§ ASSIGNMENT
Lines from the entries below that hold "linecap" form the answer; copy all of them.
═══
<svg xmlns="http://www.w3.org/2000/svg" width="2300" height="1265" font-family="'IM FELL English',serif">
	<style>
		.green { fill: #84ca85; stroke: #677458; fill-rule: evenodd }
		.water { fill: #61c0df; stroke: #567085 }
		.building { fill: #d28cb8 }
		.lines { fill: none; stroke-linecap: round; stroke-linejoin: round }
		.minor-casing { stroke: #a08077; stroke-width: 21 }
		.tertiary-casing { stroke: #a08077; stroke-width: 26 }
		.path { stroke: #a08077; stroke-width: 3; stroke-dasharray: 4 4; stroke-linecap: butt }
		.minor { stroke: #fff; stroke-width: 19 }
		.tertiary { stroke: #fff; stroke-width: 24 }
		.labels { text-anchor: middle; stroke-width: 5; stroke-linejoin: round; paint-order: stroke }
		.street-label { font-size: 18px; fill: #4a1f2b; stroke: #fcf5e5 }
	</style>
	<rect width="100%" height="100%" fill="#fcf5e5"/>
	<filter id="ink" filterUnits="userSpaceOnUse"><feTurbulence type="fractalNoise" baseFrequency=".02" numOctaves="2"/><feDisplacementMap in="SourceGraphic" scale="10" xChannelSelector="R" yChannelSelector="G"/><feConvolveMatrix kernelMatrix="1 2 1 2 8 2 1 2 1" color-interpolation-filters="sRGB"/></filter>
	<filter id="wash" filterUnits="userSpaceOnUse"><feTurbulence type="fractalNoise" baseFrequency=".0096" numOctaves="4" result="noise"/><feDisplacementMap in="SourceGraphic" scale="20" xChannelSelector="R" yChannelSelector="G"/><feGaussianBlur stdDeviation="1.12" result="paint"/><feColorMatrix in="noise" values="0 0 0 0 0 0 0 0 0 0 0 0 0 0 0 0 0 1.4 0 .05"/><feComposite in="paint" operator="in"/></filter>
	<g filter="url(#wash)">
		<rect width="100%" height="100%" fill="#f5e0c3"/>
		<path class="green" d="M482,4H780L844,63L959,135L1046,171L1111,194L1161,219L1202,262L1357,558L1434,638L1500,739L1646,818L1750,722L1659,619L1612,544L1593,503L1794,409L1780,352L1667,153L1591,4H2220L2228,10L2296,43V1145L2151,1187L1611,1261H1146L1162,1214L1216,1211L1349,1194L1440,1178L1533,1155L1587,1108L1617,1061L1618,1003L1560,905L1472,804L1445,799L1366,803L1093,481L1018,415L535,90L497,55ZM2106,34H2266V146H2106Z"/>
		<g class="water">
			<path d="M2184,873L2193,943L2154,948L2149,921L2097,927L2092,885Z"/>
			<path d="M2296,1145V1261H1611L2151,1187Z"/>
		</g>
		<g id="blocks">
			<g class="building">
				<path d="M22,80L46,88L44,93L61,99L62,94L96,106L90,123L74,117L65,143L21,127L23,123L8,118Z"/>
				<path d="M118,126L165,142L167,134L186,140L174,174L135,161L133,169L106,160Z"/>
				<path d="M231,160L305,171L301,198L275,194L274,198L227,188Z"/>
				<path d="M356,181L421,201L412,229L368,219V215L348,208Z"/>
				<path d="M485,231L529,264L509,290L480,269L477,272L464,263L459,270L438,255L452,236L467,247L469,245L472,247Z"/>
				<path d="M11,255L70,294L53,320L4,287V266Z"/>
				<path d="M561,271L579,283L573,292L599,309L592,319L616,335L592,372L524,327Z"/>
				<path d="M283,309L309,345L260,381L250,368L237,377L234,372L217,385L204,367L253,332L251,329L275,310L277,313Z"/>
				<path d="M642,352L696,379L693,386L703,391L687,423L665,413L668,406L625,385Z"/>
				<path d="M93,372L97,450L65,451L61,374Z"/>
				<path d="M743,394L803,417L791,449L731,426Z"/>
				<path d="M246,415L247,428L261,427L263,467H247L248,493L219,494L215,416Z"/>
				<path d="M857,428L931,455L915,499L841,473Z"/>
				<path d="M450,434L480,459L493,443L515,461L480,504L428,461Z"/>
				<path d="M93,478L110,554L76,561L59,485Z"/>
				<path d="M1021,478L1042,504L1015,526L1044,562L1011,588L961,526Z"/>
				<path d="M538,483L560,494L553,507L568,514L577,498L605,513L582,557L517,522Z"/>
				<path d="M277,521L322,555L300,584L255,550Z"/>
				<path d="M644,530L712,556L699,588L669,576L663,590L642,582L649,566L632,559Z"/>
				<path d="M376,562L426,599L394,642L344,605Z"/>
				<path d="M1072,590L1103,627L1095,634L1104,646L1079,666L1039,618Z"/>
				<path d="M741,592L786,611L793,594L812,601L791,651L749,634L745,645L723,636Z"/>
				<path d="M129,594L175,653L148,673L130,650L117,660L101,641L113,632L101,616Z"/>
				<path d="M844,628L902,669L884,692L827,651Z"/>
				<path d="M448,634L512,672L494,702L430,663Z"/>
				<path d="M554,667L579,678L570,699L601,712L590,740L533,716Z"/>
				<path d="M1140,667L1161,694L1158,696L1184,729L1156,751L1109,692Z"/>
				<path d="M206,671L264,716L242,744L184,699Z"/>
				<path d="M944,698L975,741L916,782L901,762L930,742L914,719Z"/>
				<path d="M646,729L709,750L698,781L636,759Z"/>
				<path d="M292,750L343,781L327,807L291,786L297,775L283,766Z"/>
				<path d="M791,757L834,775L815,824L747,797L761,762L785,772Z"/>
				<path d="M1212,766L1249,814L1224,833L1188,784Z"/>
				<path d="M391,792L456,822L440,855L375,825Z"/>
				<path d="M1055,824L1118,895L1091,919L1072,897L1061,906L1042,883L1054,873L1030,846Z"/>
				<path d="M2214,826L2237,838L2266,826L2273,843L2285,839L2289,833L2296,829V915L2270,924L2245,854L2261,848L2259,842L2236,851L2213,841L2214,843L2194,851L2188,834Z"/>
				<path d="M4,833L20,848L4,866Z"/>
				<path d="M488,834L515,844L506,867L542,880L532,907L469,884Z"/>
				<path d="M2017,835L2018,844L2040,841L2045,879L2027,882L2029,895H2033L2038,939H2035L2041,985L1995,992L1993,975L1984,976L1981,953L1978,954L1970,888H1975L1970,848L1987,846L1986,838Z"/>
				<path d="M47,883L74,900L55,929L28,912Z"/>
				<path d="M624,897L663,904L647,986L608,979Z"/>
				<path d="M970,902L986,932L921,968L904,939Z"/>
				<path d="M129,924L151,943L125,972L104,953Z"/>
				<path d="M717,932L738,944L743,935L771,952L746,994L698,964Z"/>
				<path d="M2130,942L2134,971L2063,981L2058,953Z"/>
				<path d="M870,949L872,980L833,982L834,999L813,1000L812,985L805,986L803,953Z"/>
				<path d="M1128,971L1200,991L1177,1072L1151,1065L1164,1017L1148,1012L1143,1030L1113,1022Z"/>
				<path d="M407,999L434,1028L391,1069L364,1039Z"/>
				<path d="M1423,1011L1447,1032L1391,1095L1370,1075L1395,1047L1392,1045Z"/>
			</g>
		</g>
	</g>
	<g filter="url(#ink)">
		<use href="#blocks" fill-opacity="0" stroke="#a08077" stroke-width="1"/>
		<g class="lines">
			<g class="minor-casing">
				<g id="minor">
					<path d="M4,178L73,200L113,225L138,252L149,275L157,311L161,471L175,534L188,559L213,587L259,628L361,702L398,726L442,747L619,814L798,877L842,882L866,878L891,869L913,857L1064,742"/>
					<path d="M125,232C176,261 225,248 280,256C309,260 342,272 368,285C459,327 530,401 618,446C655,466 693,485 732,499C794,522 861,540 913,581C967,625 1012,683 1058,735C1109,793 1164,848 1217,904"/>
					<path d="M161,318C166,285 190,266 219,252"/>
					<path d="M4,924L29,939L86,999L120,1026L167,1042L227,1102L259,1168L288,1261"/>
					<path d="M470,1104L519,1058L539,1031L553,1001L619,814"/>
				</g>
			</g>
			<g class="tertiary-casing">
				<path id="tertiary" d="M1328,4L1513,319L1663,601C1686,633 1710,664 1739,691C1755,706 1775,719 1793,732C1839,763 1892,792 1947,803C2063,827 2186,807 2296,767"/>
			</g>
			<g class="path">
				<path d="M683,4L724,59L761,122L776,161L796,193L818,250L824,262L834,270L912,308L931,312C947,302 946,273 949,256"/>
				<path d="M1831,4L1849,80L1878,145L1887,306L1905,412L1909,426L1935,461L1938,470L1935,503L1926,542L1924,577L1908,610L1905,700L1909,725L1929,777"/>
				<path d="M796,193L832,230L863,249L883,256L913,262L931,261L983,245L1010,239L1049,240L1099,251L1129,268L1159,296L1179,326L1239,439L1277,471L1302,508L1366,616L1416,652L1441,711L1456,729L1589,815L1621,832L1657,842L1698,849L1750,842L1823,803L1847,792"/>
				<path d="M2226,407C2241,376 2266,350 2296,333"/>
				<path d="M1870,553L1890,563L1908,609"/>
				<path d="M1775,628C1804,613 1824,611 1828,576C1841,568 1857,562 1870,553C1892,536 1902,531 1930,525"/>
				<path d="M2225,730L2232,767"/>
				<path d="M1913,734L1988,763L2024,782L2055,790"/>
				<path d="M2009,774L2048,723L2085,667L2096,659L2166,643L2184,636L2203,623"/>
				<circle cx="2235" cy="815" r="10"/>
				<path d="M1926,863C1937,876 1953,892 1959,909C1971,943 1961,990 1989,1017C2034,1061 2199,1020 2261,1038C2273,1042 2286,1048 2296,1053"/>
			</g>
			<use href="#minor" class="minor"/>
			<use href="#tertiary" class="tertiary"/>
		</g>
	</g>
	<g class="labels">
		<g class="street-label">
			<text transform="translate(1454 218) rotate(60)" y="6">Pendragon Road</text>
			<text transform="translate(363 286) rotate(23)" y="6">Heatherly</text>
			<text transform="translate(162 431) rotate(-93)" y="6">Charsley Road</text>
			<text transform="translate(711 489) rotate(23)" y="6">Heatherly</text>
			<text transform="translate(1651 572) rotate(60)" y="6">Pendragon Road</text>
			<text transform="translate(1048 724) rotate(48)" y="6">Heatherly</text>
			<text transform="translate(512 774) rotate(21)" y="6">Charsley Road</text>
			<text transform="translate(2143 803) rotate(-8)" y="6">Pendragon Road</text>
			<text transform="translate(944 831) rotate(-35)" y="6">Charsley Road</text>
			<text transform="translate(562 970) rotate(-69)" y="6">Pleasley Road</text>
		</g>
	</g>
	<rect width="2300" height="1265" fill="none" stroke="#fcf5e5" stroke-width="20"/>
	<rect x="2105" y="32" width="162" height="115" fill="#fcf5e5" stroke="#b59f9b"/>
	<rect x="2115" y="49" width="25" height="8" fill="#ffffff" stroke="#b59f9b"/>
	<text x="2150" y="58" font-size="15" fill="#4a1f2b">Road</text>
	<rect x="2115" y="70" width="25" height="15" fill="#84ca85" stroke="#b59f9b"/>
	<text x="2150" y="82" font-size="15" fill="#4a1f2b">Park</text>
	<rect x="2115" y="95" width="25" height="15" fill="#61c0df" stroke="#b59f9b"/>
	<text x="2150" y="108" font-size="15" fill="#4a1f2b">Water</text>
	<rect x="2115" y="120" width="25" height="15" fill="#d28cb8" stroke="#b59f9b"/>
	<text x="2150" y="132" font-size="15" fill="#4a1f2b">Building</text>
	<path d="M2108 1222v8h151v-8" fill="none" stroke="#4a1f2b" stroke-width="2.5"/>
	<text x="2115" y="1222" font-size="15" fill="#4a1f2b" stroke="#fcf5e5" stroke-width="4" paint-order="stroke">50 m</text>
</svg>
═══
§ TASK RESULT
		.lines { fill: none; stroke-linecap: round; stroke-linejoin: round }
		.path { stroke: #a08077; stroke-width: 3; stroke-dasharray: 4 4; stroke-linecap: butt }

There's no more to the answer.